October 4, 2022 at 7:22 pm

Saudi Arabian Crown Prince Mohammed bin Salman on July 16, 2022 [Royal Court of Saudi Arabia/Anadolu Agency]

Lawyers for Saudi Arabia’s Crown Prince, Mohammed bin Salman, have told a court in the United States that his recent appointment as Prime Minister guarantees him immunity from prosecution over the assassination of journalist, Jamal Khashoggi, confirming predictions that the Crown Prince took up his new position for exactly that reason.

The lawyers made that statement in a petition yesterday requesting a federal district court in Washington to dismiss the case against bin Salman, which was launched following a lawsuit in 2020 over the killing of Khashoggi in the Saudi Consulate in Istanbul in 2018.
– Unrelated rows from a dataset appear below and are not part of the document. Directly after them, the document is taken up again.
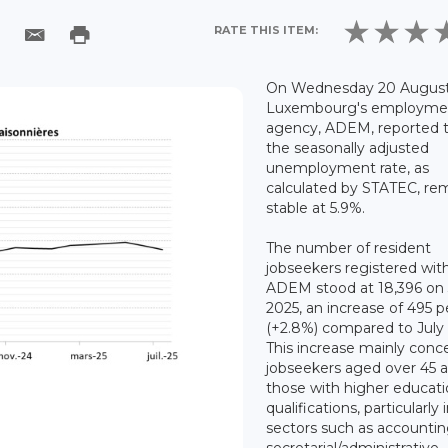
RATE THIS ITEM:
On Wednesday 20 August
Luxembourg's employme
agency, ADEM, reported 
the seasonally adjusted
unemployment rate, as
calculated by STATEC, re
stable at 5.9%.
The number of resident
jobseekers registered wit
ADEM stood at 18,396 on 
2025, an increase of 495 
(+2.8%) compared to July
This increase mainly conc
jobseekers aged over 45 
those with higher educat
qualifications, particularly 
sectors such as accountin
secretarial/administrative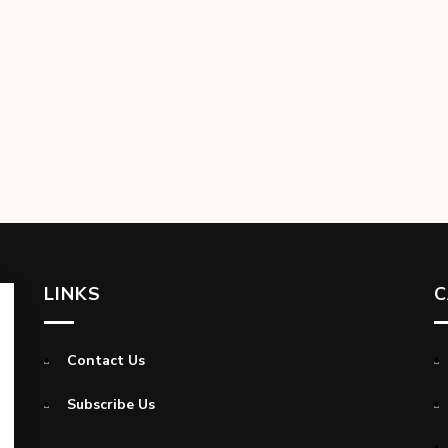
LINKS
C
Contact Us
Subscribe Us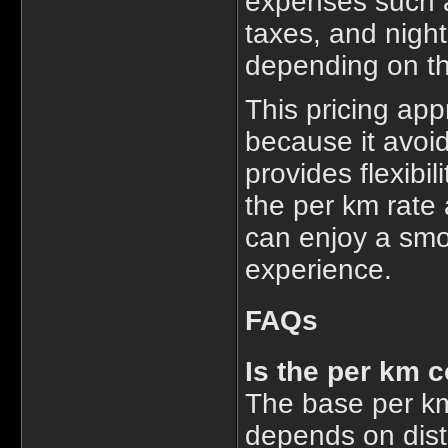
expenses such as
taxes, and nigh
depending on th
This pricing app
because it avoid
provides flexibil
the per km rate 
can enjoy a smoo
experience.
FAQs
Is the per km c
The base per km
depends on dist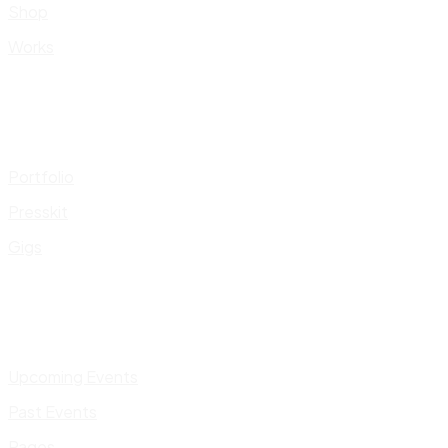
Shop
Works
Portfolio
Presskit
Gigs
Upcoming Events
Past Events
Pages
With bin Salman’s new role as the Kingdom’s Prime Minister, which his father, King Salman, granted him last week through a Royal Order, he is now reportedly immune to prosecution by the US and other nations. “The Royal Order leaves no doubt that the Crown Prince is entitled to status-based immunity,” the lawyers said in their petition.

That reported immunity confirms what some analysts predicted was the purpose of the decision, as the Crown Prince’s appointment to the role of Prime Minister – he was also the Kingdom’s Defence Minister and First Deputy Prime Minister at the time – initially perplexed many.

READ: US ignores Khashoggi murder to ‘reset’ relations with Saudi Arabia

Following Khashoggi’s assassination, months of investigation by Turkish and US intelligence discovered that the operation was seemingly commanded by Mohammed bin Salman, his intelligence chiefs and his personal hit squad.

The Kingdom has constantly denied official involvement in the killing and claimed that the agents went rogue and acted independently, sentencing eight of them to prison last year in what the UN and human rights organisations labelled a sham trial which failed to prosecute the senior perpetrators.

After Turkiye dropped its own legal case on the matter this year and handed it over to Saudi Arabia, the US lawsuit remains the only legal case left to challenge the Crown Prince’s involvement in the assassination. It was filed jointly by Khashoggi’s fiancée, Hatice Cengiz, and the advocacy group, Democracy for the Arab World Now (DAWN) in 2020, and successfully made it to court last year.

Following MBS’s appointment as Prime Minister, the US court asked the US Department of Justice to express its view on the Crown Prince’s immunity, with a deadline for a response set for 3 October. On Friday, the Department sought a 45-day extension to prepare its response “in light of these changed circumstances”, prompting US District Judge, John D. Bates, to grant an extension. It would, however, be the only extension allowed by the court.